The Ri/R, or One-third rule, (Mattheck, et al., 2015) has been applied as a general threshold evaluation to assess the structural integrity of a stem cross-section at the nominated test height(s). The rule suggests that as soon as the outer intact shell wall (Ri) of a hollow or decayed tree stem is less than one-third of the local radius (R), the stem is significantly more predisposed to failure under wind loads. 

The rule has historically been applied as a clear demarcation of when a tree may become ‘unsafe’ (Rinn, 2018). The rule has also been contested as inaccurate (Gruber, 2008) though has been confirmed by a number of other studies to show a correlation between a 30% residual shell wall and increased probability of failure (Dahle, et al., 2017). (Mattheck, et al., 2015) conclude that the one-third rule should ‘never be applied dogmatically but always in light of prevailing conditions. (Dahle, et al., 2017) suggest the judicious application of these values to trees in urban areas.

Material properties of wood, including elasticity and density, vary by species and growing conditions, and though many studies reference these wood properties, most of the work comes from samples taken from forest or plantation trees, and defect free sections of lumber (Dahle, et al., 2017). Correspondingly, (Rinn, 2018) illustrates the limitations of the Ri/R rule in the context of the ‘urban tree’ which is typically non-circular in cross section with internal decay or defects not always located concentrically. 

Limitations of Resistance Drilling

Despite its usefulness, there are still questions about its accuracy. In an article published by Western Arborist by Frank Rinn, he explained that most inaccurate evaluations of trees and timber came from misreading of the measured profiles. The measured values must have a clear relationship to the actual (physical) characteristics of the material examined.
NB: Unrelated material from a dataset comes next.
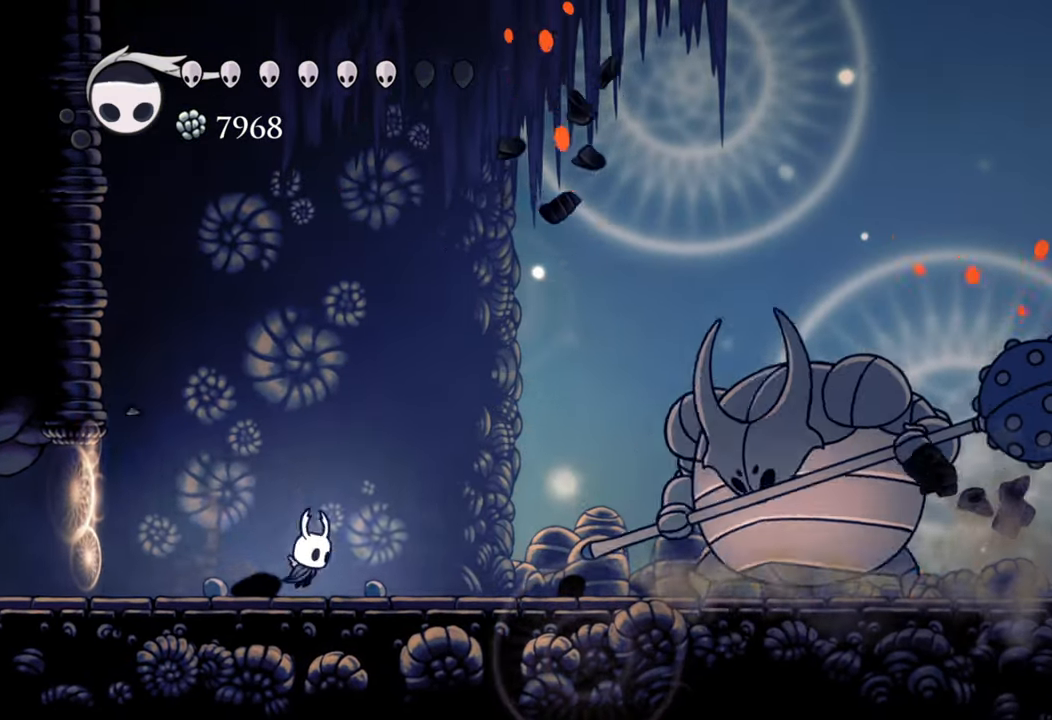
{"buttons": ["A"], "events": [[80, "DPAD_DOWN", "up"], [80, "R2", "down"], [120, "DPAD_DOWN", "down"], [180, "DPAD_DOWN", "up"], [200, "DPAD_RIGHT", "up"], [220, "R2", "up"], [320, "A", "down"]]}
Density or strength are well defined material qualities that may be utilized to characterize key "wood conditions" features. The features are quite obvious in the instance of detection of rot in wood: Wood breakdown due to degradation of the fungus and is often indicated by material weight loss or density change. 

Furthermore, in order to retrieve the correct data, it is highly important to have the profile interpreted immediately on the spot for several reasons. This is to avoid additional drilling in cases wherein surrounding parameters influence the profile or data retrieved.  

Therefore, by analysing data from Resistance drill testing and in combination with a thorough site and tree assessment; and the application of arboricultural knowledge including species characteristics, an educated assessment of the likelihood of failure, and therefore risk, can be formulated.

If you are concerned about possible decay in your trees, reach us at Canopy Consulting through 0432-633-402 or visit


Dahle, G. A., James, K. R., Kane, B., Grabosky, J. C., & Detter, A. (2017). A Review of Factors That Affect the Static Load-Bearing Capacity of Urban Trees. Arboriculture & Urban Forestry, 43(3), 89-106.

Gruber, F. (2008). Untenable failure criteria for trees: I. The residual wall thickness rule. Arboricultural Journal(31), 5-18.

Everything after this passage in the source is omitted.